Dari tulang rahang tersebut menempel karbonat yang mengerak, dan dengan menerapkan penanggalan uranium pada kerak, para peneliti menemukan bahwa mandibula Xiahe setidaknya berusia 160.000 tahun. Chuan-Chou Shen dari Departemen Geosains di Universitas Nasional Taiwan, yang melakukan penanggalan, mengatakan: “Usia minimum ini sama dengan spesimen tertua dari Gua Denisova”.

“Rahang Xiahe kemungkinan mewakili fosil hominin paling awal di Dataran Tinggi Tibet,” kata Fahu Chen, direktur Institute of Tibetan Research. Studi genetik sebelumnya menemukan populasi Himalaya masa kini untuk membawa alel EPAS1 dalam genom mereka, diteruskan kepada mereka oleh Denisovan, yang dapat membantu mereka dalam beradaptasi dengan lingkungan mereka yang spesifik.

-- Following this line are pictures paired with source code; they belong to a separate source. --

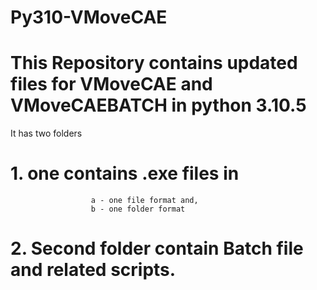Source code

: # Py310-VMoveCAE

# This Repository contains updated files for VMoveCAE and VMoveCAEBATCH in python 3.10.5 

It has two folders 

# 1. one contains .exe  files in 
                      a - one file format and,
                      b - one folder format
                      
# 2. Second folder contain Batch file and related scripts.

“Hominin purba menduduki Dataran Tinggi Tibet pada saat Pleistosen Tengah dan berhasil beradaptasi dengan lingkungan rendah oksigen yang rendah, jauh sebelum kedatangan Homo sapiens modern regional,” kata Dongju Zhang.

Menurut Hublin, kesamaan dengan spesimen dari China lainnya mengkonfirmasi keberadaan Denisovan di antara catatan fosil Asia saat ini. “Analisis kami membuka jalan menuju pemahaman yang lebih baik tentang sejarah evolusi hominin Pleistosen Tengah di Asia Timur.”

Deskripsi yang lebih lengkap dari penemuan Denisovan ini telah dipublikasikan di jurnal Nature.